Home Drug Guide Stavudine

Drug Guide

Generic Name

Stavudine

Brand Names Zerit, Zerit XR

Classification

Therapeutic: Antiretroviral agent

Pharmacological: Nucleoside reverse transcriptase inhibitor (NRTI)

FDA Approved Indications

Treatment of HIV-1 infection in combination with other antiretroviral agents

Mechanism of Action

Stavudine is a nucleoside analogue that inhibits the activity of reverse transcriptase, an enzyme critical for the replication of HIV, thereby preventing the replication of the virus.

Dosage and Administration

Adult: Typically 40 mg orally twice daily; dose adjustments may be required in renal impairment.

Pediatric: Dosage based on weight and age, usually 0.75 mg/kg twice daily.

Geriatric: Dose adjustments may be necessary due to renal function; monitor closely.

Renal Impairment: Reduce dosage based on creatinine clearance, and monitor renal function.

Hepatic Impairment: Use with caution; no specific dose adjustment recommended.

Pharmacokinetics

Absorption: Well absorbed orally.

Distribution: Widely distributed in body tissues.

Metabolism: Primarily metabolized via phosphorylation; minimal hepatic metabolism.

Excretion: Excreted mainly via the kidneys.

Half Life: Approximately 1.5 to 3 hours.

Contraindications

Hypersensitivity to Stavudine or any component of the formulation.

Precautions

Lactic acidosis and severe hepatomegaly with steatosis have been reported, especially in women. Monitor for mitochondrial toxicity, peripheral neuropathy, pancreatitis, and lipodystrophy. Use caution in patients with renal impairment.

Adverse Reactions - Common

Nausea (frequent)
Peripheral neuropathy (frequent)
Nausea and rash (frequent)

Adverse Reactions - Serious

Lactic acidosis (rare but serious)
Pancreatitis (rare)
Hepatomegaly with steatosis (rare)
Peripheral neuropathy leading to disability (rare)

Drug-Drug Interactions

Didanosine (increased risk of peripheral neuropathy and pancreatitis)
St. John’s wort (may decrease Stavudine levels)

Drug-Food Interactions

N/A

Drug-Herb Interactions

N/A

Nursing Implications

Assessment: Monitor for signs of peripheral neuropathy, pancreatitis, lactic acidosis, and hepatotoxicity. Regular renal function tests are necessary.

Diagnoses:

Impaired peripheral sensory perception
Risk for lactic acidosis

Implementation: Administer with food to reduce gastrointestinal upset.
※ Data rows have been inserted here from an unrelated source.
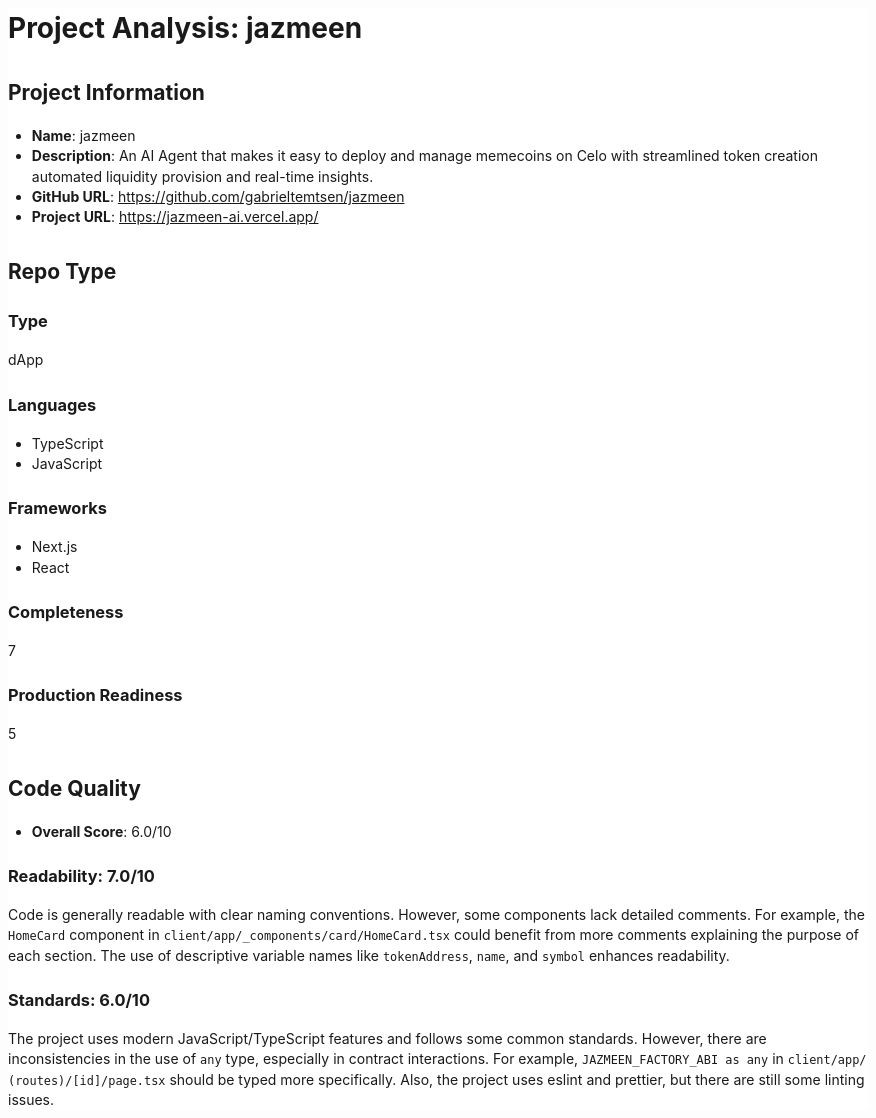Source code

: # Project Analysis: jazmeen

## Project Information
- **Name**: jazmeen
- **Description**: An AI Agent that makes it easy to deploy and manage memecoins on Celo with streamlined token creation automated liquidity provision and real-time insights.
- **GitHub URL**: https://github.com/gabrieltemtsen/jazmeen
- **Project URL**: https://jazmeen-ai.vercel.app/

## Repo Type

### Type

dApp

### Languages

- TypeScript
- JavaScript

### Frameworks

- Next.js
- React

### Completeness

7

### Production Readiness

5

## Code Quality

- **Overall Score**: 6.0/10

### Readability: 7.0/10

Code is generally readable with clear naming conventions. However, some components lack detailed comments. For example, the `HomeCard` component in `client/app/_components/card/HomeCard.tsx` could benefit from more comments explaining the purpose of each section. The use of descriptive variable names like `tokenAddress`, `name`, and `symbol` enhances readability.

### Standards: 6.0/10

The project uses modern JavaScript/TypeScript features and follows some common standards. However, there are inconsistencies in the use of `any` type, especially in contract interactions. For example, `JAZMEEN_FACTORY_ABI as any` in `client/app/(routes)/[id]/page.tsx` should be typed more specifically. Also, the project uses eslint and prettier, but there are still some linting issues.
Educate patients about potential side effects and the importance of adhering to prescribed doses.

Evaluation: Evaluate for effectiveness of viral suppression through lab tests and monitor for adverse effects.

Patient/Family Teaching

Take medication exactly as prescribed.
Report symptoms like unusual numbness/tingling, abdominal pain, or signs of lactic acidosis.
Avoid alcohol and hepatotoxic substances.
Attend regular lab visits for monitoring.

Special Considerations

Black Box Warnings:

Lactic acidosis and severe hepatomegaly

Genetic Factors: None specified.

Lab Test Interference: May cause elevated serum amylase levels; monitor as clinically indicated.

Overdose Management

Signs/Symptoms: Nausea, vomiting, fatigue, lactic acidosis, and peripheral neuropathy.

Treatment: Supportive care, monitor acid-base status, and provide symptomatic treatment. Hemodialysis may be considered in overdose to remove Stavudine.

Storage and Handling

Storage: Store at room temperature between 20°C to 25°C (68°F to 77°F).

Stability: Stable under recommended storage conditions.